2. Rever direitos e garantias sociais acumulados ao longo dos últimos 80 anos, especialmente direitos e garantias previstos na CLT. Impor, como pedra de toque dessa revisão, o negociado sobre a legislado.

3. Eliminar tímidas conquistas na área da igualdade de gênero.

4. Congelar por inacreditáveis 20 anos as despesas correntes e de investimento da União, excetuando-se as despesas financeiras com o serviço da dívida pública.

Ou seja: congelar por duas décadas as despesas com saúde, educação, segurança pública, saneamento, infraestrutura, habitação, mas garantir o pagamento de juros.

É como proibir que, por 20 anos, nasçam crianças, que jovens tenham acesso às escolas; que os brasileiros envelheçam ou fiquem doentes. E assim por diante.

É espantoso que algum ser humano tenha um dia concebido tamanha barbaridade. E mais espantoso ainda que algum ser humano possa aprovar isso.

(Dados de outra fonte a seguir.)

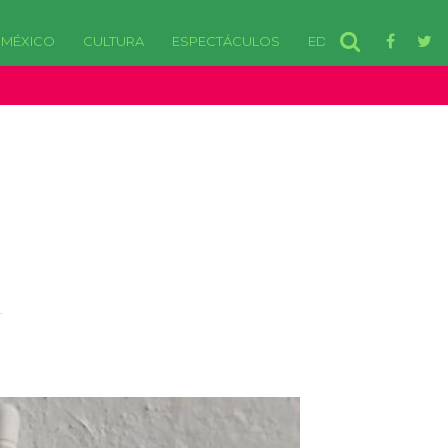
MÉXICO
CULTURA
ESPECTÁCULOS
EDOMEX
disponibles. in /var/www/html/wp-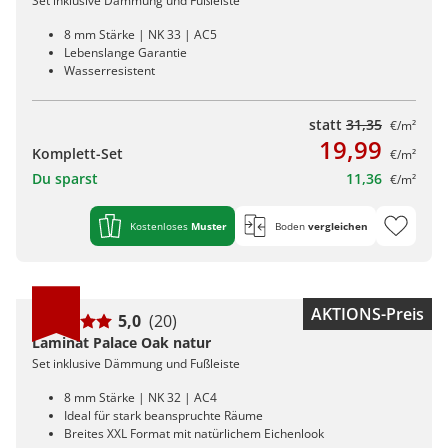
Set inklusive Dämmung und Fußleiste
8 mm Stärke | NK 33 | AC5
Lebenslange Garantie
Wasserresistent
statt
31,35
€/m²
19,99
Komplett-Set
€/m²
Du sparst
11,36
€/m²
Kostenloses
Muster
Boden
vergleichen
AKTIONS-Preis
5,0
(20)
Laminat Palace Oak natur
Set inklusive Dämmung und Fußleiste
8 mm Stärke | NK 32 | AC4
Ideal für stark beanspruchte Räume
Breites XXL Format mit natürlichem Eichenlook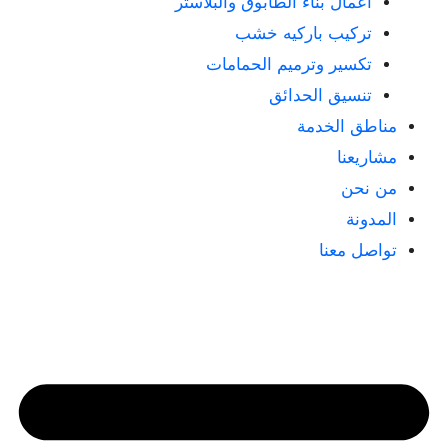
أعمال بناء الطابوق والبلاستر
تركيب باركيه خشب
تكسير وترميم الحمامات
تنسيق الحدائق
مناطق الخدمة
مشاريعنا
من نحن
المدونة
تواصل معنا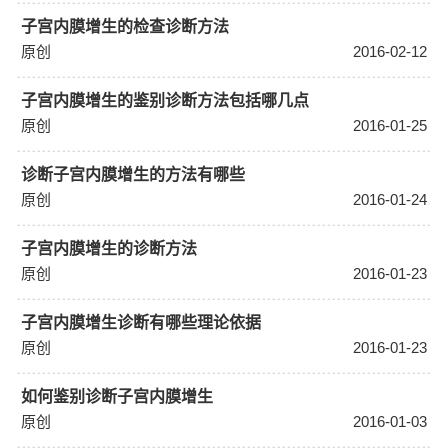
子宫内膜增生的检查诊断方法
原创
2016-02-12
子宫内膜增生的鉴别诊断方法包括哪几点
原创
2016-01-25
诊断子宫内膜增生的方法有哪些
原创
2016-01-24
子宫内膜增生的诊断方法
原创
2016-01-23
子宫内膜增生诊断有哪些理论依据
原创
2016-01-23
如何鉴别诊断子宫内膜增生
原创
2016-01-03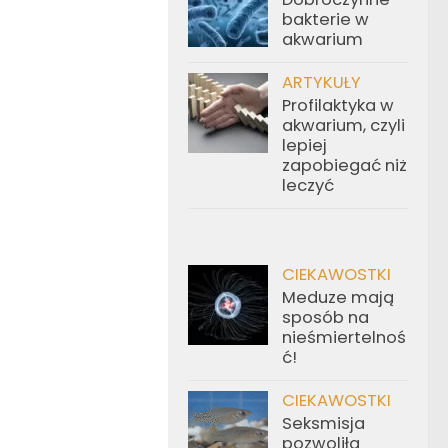
bakterie w
akwarium
ARTYKUŁY
Profilaktyka w
akwarium, czyli
lepiej
zapobiegać niż
leczyć
CIEKAWOSTKI
Meduze mają
sposób na
nieśmiertelnoś
ć!
CIEKAWOSTKI
Seksmisja
pozwoliła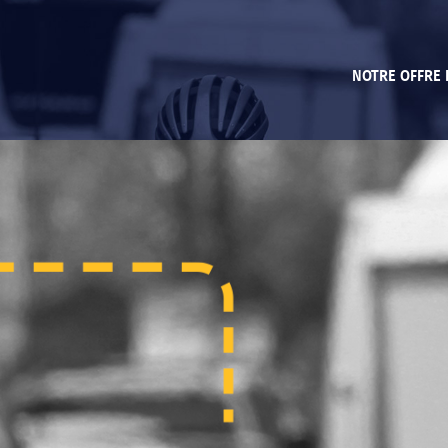
NOTRE OFFRE 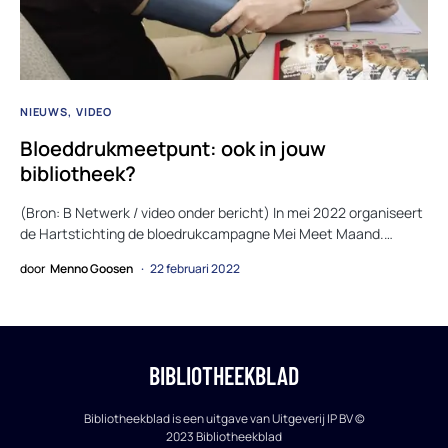
NIEUWS
VIDEO
Bloeddrukmeetpunt: ook in jouw
bibliotheek?
(Bron: B Netwerk / video onder bericht) In mei 2022 organiseert
de Hartstichting de bloedrukcampagne Mei Meet Maand.…
door
Menno Goosen
22 februari 2022
BIBLIOTHEEKBLAD
Bibliotheekblad is een uitgave van Uitgeverij IP BV ©
2023 Bibliotheekblad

5. Privatização em regra e alienação radical de todo o patrimônio energético, mineral, florestal, agrário, territorial, hídrico, fabril, tecnológico e aéreo do Brasil.

Depois da entrega do pré-sal, da venda de terras para os estrangeiros, querem entregar até mesmo o  Aquífero Guarani, a maior reserva de água potável do planeta.

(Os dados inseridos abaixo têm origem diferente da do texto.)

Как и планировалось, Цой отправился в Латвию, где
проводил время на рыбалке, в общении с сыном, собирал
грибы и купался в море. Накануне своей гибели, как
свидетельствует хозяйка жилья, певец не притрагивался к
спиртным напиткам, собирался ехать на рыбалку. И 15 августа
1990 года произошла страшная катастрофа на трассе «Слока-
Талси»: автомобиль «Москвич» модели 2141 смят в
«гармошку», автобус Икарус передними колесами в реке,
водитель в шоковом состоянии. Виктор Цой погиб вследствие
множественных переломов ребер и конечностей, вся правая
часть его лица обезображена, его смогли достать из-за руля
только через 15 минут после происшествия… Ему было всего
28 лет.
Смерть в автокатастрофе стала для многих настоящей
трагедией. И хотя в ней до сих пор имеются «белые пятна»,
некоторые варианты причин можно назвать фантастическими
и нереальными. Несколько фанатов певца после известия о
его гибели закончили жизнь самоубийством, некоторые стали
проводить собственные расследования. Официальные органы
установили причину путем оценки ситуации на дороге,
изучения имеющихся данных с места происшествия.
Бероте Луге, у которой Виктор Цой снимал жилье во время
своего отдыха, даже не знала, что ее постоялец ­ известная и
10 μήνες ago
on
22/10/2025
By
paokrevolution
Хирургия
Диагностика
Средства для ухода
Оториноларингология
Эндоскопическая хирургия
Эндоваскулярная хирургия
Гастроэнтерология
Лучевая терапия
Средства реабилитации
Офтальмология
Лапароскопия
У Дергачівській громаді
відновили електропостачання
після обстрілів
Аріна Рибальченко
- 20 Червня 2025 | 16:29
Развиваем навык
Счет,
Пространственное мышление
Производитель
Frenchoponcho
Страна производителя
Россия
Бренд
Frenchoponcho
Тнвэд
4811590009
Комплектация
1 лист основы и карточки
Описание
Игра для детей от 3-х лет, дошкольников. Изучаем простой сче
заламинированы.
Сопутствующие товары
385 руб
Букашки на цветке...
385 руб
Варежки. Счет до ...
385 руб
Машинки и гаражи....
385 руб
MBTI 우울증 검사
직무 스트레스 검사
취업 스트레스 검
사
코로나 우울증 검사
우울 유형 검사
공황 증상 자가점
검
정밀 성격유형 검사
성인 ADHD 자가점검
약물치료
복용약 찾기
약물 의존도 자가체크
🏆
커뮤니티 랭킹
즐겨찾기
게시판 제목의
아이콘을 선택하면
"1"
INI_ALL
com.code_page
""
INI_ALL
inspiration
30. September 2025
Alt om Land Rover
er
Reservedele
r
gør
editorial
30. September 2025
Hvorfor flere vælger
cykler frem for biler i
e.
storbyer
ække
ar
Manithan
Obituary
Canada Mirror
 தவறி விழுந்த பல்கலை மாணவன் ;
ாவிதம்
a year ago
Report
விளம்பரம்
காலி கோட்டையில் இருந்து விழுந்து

O desmantelamento do país, o esquartejamento de nossa soberania e a submissão aos interesses geopolíticos globais gritam, berram, expõem-se à vista de todos.

Tudo bem.

Se as senhoras e o senhores concordam com a redução do Brasil a um medíocre estado associado, outro Porto Rico, que se sintam servidos. Não será a primeira vez que os abutres e os corvos caem sobre o nosso país, retalhando-o, estraçalhando-o, sugando-o.

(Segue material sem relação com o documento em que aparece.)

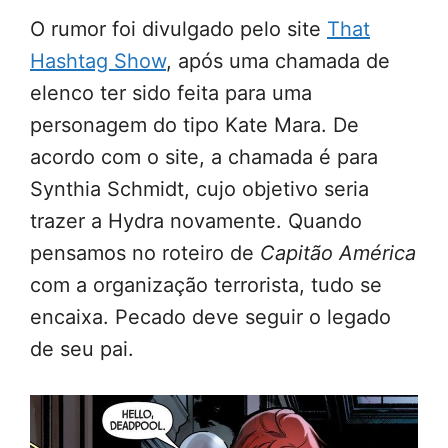
O rumor foi divulgado pelo site
That
Hashtag Show
, após uma chamada de
elenco ter sido feita para uma
personagem do tipo Kate Mara. De
acordo com o site, a chamada é para
Synthia Schmidt, cujo objetivo seria
trazer a Hydra novamente. Quando
pensamos no roteiro de
Capitão América
com a organização terrorista, tudo se
encaixa. Pecado deve seguir o legado
de seu pai.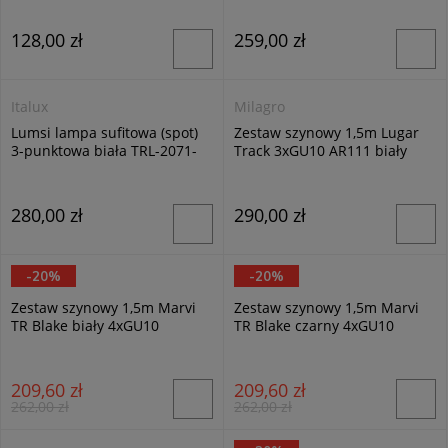
128,00 zł
259,00 zł
Italux
Milagro
Lumsi lampa sufitowa (spot)
Zestaw szynowy 1,5m Lugar
3-punktowa biała TRL-2071-
Track 3xGU10 AR111 biały
3T-10-WH
ML7449
280,00 zł
290,00 zł
-20%
-20%
Italux
Italux
Zestaw szynowy 1,5m Marvi
Zestaw szynowy 1,5m Marvi
TR Blake biały 4xGU10
TR Blake czarny 4xGU10
209,60 zł
209,60 zł
262,00 zł
262,00 zł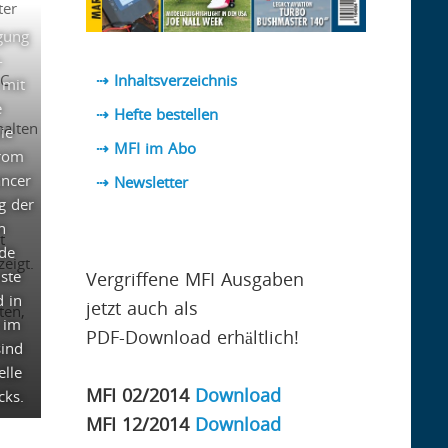
ter
gung
-
EC
⇢ Inhaltsverzeichnis
 mit
e
⇢ Hefte bestellen
halten
ie
⇢ MFI im Abo
trom
ancer
⇢
Newsletter
g der
n
t
de
eigt.
ste
Vergriffene MFI Ausgaben
 in
jetzt auch als
ten,
 im
PDF-Download erhältlich!
sind
elle
MFI 02/2014
Download
cks.
MFI 12/2014
Download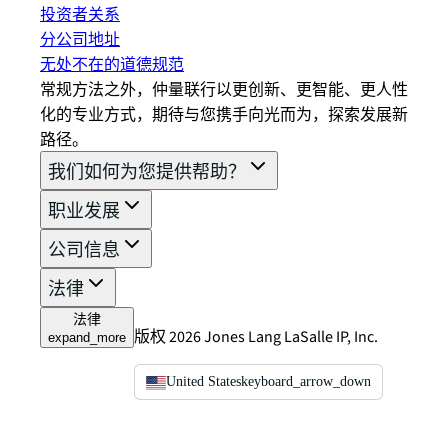
投资者关系
分公司地址
无处不在的道德规范
常规方法之外，仲量联行以更创新、更智能、更人性
化的专业方式，期待与您携手向光而为，探索发展新
路径。
我们如何为您提供帮助？
职业发展
公司信息
法律
法律
版权 2026 Jones Lang LaSalle IP, Inc.
expand_more
United States
keyboard_arrow_down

Essa combinação explosiva de entreguismo com medidas contra os aposentados, os assalariados, os mais pobres, contra direitos e conquistas populares alimentam as contradições de classe, em consequência, a luta de classes.

As senhoras e os senhores estão preparados para a guerra civil?

Não? Entrincheirem-se, então, porque o conflito é inevitável.

O povo brasileiro, que provou por alguns poucos anos, o gosto da emergência social não retornará submissamente à senzala.

Os dias de hoje, esses infelizes dias, lembram-me outros dias, também dramáticos, decisivos:

os dias de agosto de 1954.

Assim, leio trechos da Carta Testamento de Vargas porque nela se reproduzem o drama de agora.

      “Mais uma vez as forças e os interesses contra o povo coordenaram-se e se desencadeiam sobre mim. Não me acusam, insultam; não me combatem, caluniam; e não me dão o direito de defesa.

 

Precisam sufocar a minha voz e impedir a minha ação, para que eu não continue a defender, como sempre defendi, o povo e principalmente os humildes.

(….)

A campanha subterrânea dos grupos internacionais aliou-se à dos grupos nacionais revoltados contra o regime de garantia do trabalho.

(…….)

Contra a Justiça da revisão do salário mínimo se desencadearam os ódios.

Quis criar a liberdade nacional na potencialização das nossas riquezas através da Petrobras, mal começa esta a funcionar a onda de agitação se avoluma.

(…..)

Tenho lutado mês a mês, dia a dia, hora a hora, resistindo a uma pressão constante, incessante, tudo suportando em silêncio, tudo esquecendo e renunciando a mim mesmo, para defender o povo que agora se queda desamparado.

Nada mais vos posso dar a não ser o meu sangue.

Se as aves de rapina querem o sangue de alguém, querem continuar sugando o povo brasileiro, eu ofereço em holocausto a minha vida. Escolho este meio de estar sempre convosco. Quando vos humilharem, sentireis minha alma sofrendo ao vosso lado.

Quando a fome bater à vossa porta, sentireis em vosso peito a energia para a luta por vós e vossos filhos. Quando vos vilipendiarem, sentireis no meu pensamento a força para a reação. Meu sacrifício vos manterá unidos e meu nome será a vossa bandeira de luta. Cada gota de meu sangue será uma chama imortal na vossa consciência e manterá a vibração sagrada para a resistência.

(….)

Esse povo, de quem fui escravo, não mais será escravo de ninguém. Meu sacrifício ficará para sempre em sua alma e meu sangue terá o preço do seu resgate.

Lutei contra a espoliação do Brasil. Lutei contra a espoliação do povo. Tenho lutado de peito aberto.

O ódio, as infâmias, a calúnia não abateram meu ânimo. Eu vos dei a minha vida. Agora ofereço a minha morte. Nada receio. Serenamente dou o primeiro passo no caminho da eternidade e saio da vida para entrar na história.